The religious world is full of stories and anecdotes kept for centuries in this culture to inspire moral deeds and right actions. Around 800 years ago, one of these tales took place. There was a young soldier in his teens named Laurentius Loricatus who killed a man by accident. The boy felt great remorse for this mistake even in these times of war and retreated in a cave for 34 years. The villagers around his place of penance started a petition to make him officially a saint. The parchment was 16-foot-long and started to develop a purple pattern over the years.
Salt-Loving Microbes Colonized the Ancient Parchment and Left the Purple Pattern behind
The Vatican Secret Archives in Vatican City has been guarding this old scroll within its walls since the 1700s. On the other hand, the inscriptions present on the parchment became illegible. This type of degradation is mostly due to some odd purple spots that usually appear on scrolls made of animal skins like this one.

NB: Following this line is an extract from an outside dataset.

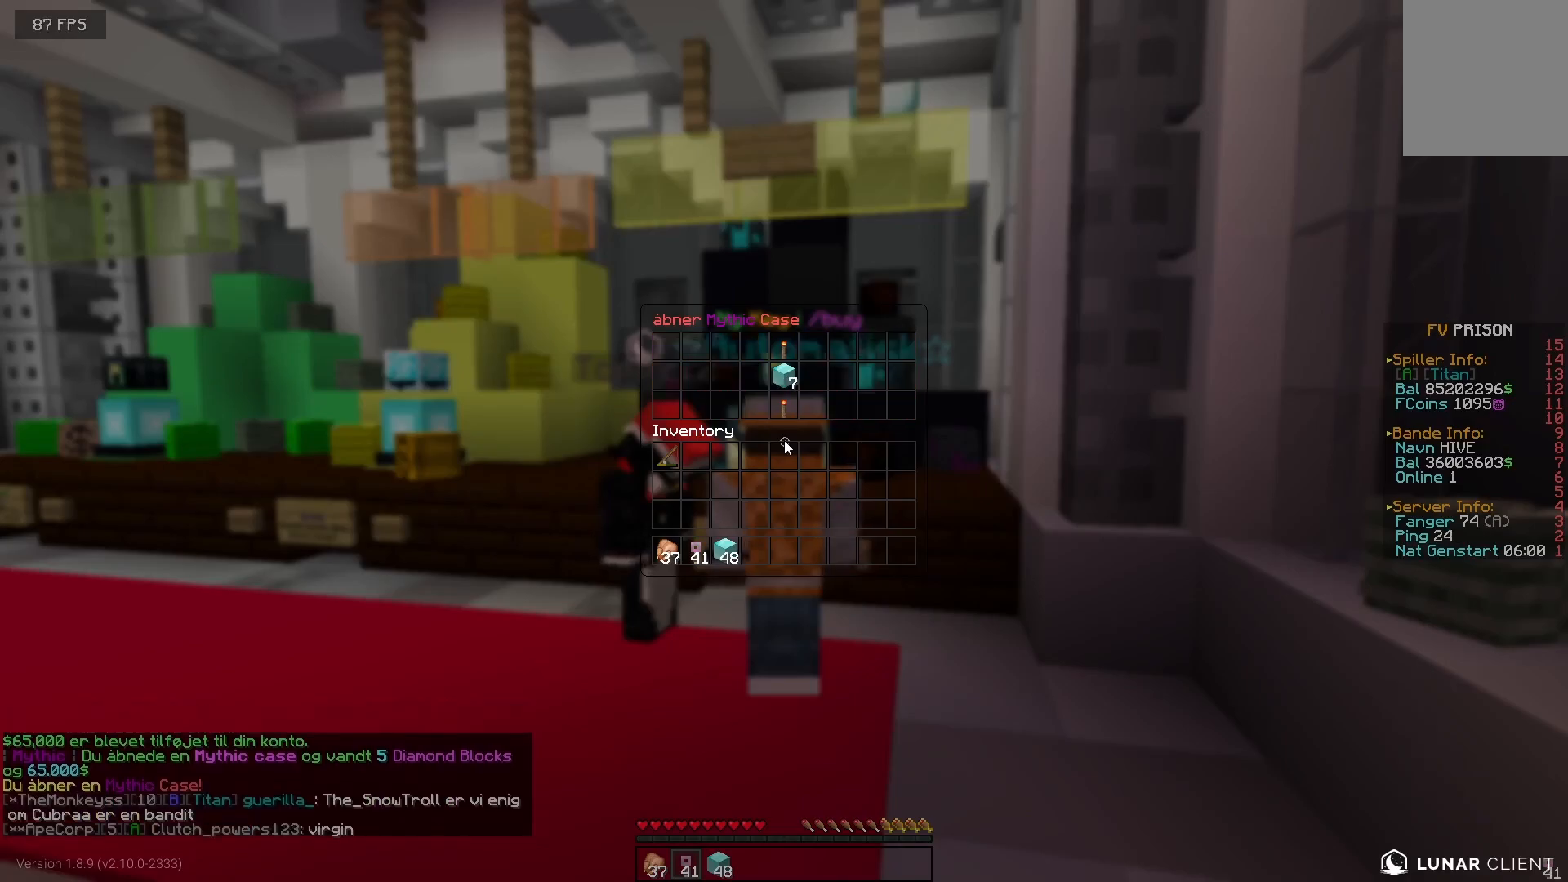
{"keys": [], "mouse": ["right"], "events": [[500, "mouse_right", "down"]]}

However, a team of scientists managed to decode the origin of this mysterious purple pattern on an ancient piece of parchment. Ecotoxicologist Luciana Migliore at the University of Rome together with her colleagues had the chance to study the Vatican scroll. After minimally intrusive tests, they concluded that the texture became an ideal habitat to salt-loving marine microbes.
However, the mysteries continued as the document has never been near any sea before. Nonetheless, thanks to the latest advancements in technology, scientists managed to crack this puzzle as well. Therefore, Migliore employed next-generation genetic sequencing to learn more about the identity of the microbes.
Through this innovative method, scientists discovered that halophilic or salt-loving bacteria colonized the scroll. Afterward, microbes that are tolerant to salt such as Gammaproteobacteria took control over the colonies.
Artisants Used to Preserve Their Skin Scrolls by Sinking Them in Sea-Salt Bath
Other tests revealed why all these bacteria were aquatic. For this, scientists went back to the creation of the skin parchment. Artisans used to dip the skins in a sea-salt bath for preservation purposes. The process kills all bacteria except for the salt-loving ones.
As the scroll traveled from one monastery to another changing climate conditions on its way, the salt-loving bacteria started to thrive and create the purple pattern. However, as Loricatus’ scroll has been residing in the Secret Archives of the Vatican for 300 years under ideal conditions, its deterioration process came to a halt.